— TASK TO COMPLETE —
Could you transcribe the material below exactly, without leaving out a single line?

— RECORDS PROVIDED —
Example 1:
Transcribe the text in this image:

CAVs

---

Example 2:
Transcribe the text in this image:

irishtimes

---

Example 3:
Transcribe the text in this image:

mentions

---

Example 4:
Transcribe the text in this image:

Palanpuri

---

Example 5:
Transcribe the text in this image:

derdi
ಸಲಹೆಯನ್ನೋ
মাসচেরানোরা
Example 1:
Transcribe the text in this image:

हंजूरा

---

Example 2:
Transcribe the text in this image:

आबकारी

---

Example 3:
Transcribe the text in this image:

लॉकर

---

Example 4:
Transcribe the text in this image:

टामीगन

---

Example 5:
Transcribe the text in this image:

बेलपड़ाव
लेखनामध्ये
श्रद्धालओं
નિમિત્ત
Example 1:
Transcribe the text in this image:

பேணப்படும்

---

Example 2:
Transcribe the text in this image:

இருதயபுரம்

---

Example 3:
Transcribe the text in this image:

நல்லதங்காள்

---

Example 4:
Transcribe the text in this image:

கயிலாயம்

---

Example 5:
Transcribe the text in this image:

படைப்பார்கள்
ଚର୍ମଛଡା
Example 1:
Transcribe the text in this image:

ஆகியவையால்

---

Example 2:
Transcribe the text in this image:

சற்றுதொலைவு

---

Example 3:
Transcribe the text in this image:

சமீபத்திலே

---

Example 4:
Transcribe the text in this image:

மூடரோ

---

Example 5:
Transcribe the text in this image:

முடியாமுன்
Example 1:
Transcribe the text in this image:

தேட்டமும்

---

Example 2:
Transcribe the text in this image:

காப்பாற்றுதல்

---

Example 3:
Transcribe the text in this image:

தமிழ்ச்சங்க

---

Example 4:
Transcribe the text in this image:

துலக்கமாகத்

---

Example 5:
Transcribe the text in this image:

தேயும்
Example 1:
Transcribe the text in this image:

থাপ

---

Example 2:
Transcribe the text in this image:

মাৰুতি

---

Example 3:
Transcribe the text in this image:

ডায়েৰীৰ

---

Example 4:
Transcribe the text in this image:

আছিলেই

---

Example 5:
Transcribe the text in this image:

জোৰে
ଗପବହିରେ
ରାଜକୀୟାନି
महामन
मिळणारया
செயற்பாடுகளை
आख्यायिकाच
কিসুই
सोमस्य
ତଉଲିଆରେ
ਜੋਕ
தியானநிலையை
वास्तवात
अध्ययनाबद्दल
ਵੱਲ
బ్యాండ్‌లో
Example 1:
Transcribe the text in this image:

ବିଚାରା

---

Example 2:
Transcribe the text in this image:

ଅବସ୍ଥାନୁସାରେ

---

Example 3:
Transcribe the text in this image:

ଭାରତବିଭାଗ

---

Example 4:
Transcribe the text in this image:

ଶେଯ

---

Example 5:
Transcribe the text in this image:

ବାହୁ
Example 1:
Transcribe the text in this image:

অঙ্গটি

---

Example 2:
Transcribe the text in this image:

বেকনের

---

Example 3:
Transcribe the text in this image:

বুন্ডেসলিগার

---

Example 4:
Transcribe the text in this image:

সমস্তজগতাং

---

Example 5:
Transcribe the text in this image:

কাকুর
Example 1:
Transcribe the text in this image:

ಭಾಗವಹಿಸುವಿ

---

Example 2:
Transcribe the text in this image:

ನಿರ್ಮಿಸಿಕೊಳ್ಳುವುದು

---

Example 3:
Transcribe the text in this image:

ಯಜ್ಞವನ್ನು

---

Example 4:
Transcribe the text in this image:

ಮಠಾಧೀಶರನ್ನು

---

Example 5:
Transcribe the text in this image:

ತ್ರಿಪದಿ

— EXPECTED OUTPUT —
Example 1:
Transcribe the text in this image:

CAVs

---

Example 2:
Transcribe the text in this image:

irishtimes

---

Example 3:
Transcribe the text in this image:

mentions

---

Example 4:
Transcribe the text in this image:

Palanpuri

---

Example 5:
Transcribe the text in this image:

derdi
ಸಲಹೆಯನ್ನೋ
মাসচেরানোরা
Example 1:
Transcribe the text in this image:

हंजूरा

---

Example 2:
Transcribe the text in this image:

आबकारी

---

Example 3:
Transcribe the text in this image:

लॉकर

---

Example 4:
Transcribe the text in this image:

टामीगन

---

Example 5:
Transcribe the text in this image:

बेलपड़ाव
लेखनामध्ये
श्रद्धालओं
નિમિત્ત
Example 1:
Transcribe the text in this image:

பேணப்படும்

---

Example 2:
Transcribe the text in this image:

இருதயபுரம்

---

Example 3:
Transcribe the text in this image:

நல்லதங்காள்

---

Example 4:
Transcribe the text in this image:

கயிலாயம்

---

Example 5:
Transcribe the text in this image:

படைப்பார்கள்
ଚର୍ମଛଡା
Example 1:
Transcribe the text in this image:

ஆகியவையால்

---

Example 2:
Transcribe the text in this image:

சற்றுதொலைவு

---

Example 3:
Transcribe the text in this image:

சமீபத்திலே

---

Example 4:
Transcribe the text in this image:

மூடரோ

---

Example 5:
Transcribe the text in this image:

முடியாமுன்
Example 1:
Transcribe the text in this image:

தேட்டமும்

---

Example 2:
Transcribe the text in this image:

காப்பாற்றுதல்

---

Example 3:
Transcribe the text in this image:

தமிழ்ச்சங்க

---

Example 4:
Transcribe the text in this image:

துலக்கமாகத்

---

Example 5:
Transcribe the text in this image:

தேயும்
Example 1:
Transcribe the text in this image:

থাপ

---

Example 2:
Transcribe the text in this image:

মাৰুতি

---

Example 3:
Transcribe the text in this image:

ডায়েৰীৰ

---

Example 4:
Transcribe the text in this image:

আছিলেই

---

Example 5:
Transcribe the text in this image:

জোৰে
ଗପବହିରେ
ରାଜକୀୟାନି
महामन
मिळणारया
செயற்பாடுகளை
आख्यायिकाच
কিসুই
सोमस्य
ତଉଲିଆରେ
ਜੋਕ
தியானநிலையை
वास्तवात
अध्ययनाबद्दल
ਵੱਲ
బ్యాండ్‌లో
Example 1:
Transcribe the text in this image:

ବିଚାରା

---

Example 2:
Transcribe the text in this image:

ଅବସ୍ଥାନୁସାରେ

---

Example 3:
Transcribe the text in this image:

ଭାରତବିଭାଗ

---

Example 4:
Transcribe the text in this image:

ଶେଯ

---

Example 5:
Transcribe the text in this image:

ବାହୁ
Example 1:
Transcribe the text in this image:

অঙ্গটি

---

Example 2:
Transcribe the text in this image:

বেকনের

---

Example 3:
Transcribe the text in this image:

বুন্ডেসলিগার

---

Example 4:
Transcribe the text in this image:

সমস্তজগতাং

---

Example 5:
Transcribe the text in this image:

কাকুর
Example 1:
Transcribe the text in this image:

ಭಾಗವಹಿಸುವಿ

---

Example 2:
Transcribe the text in this image:

ನಿರ್ಮಿಸಿಕೊಳ್ಳುವುದು

---

Example 3:
Transcribe the text in this image:

ಯಜ್ಞವನ್ನು

---

Example 4:
Transcribe the text in this image:

ಮಠಾಧೀಶರನ್ನು

---

Example 5:
Transcribe the text in this image:

ತ್ರಿಪದಿ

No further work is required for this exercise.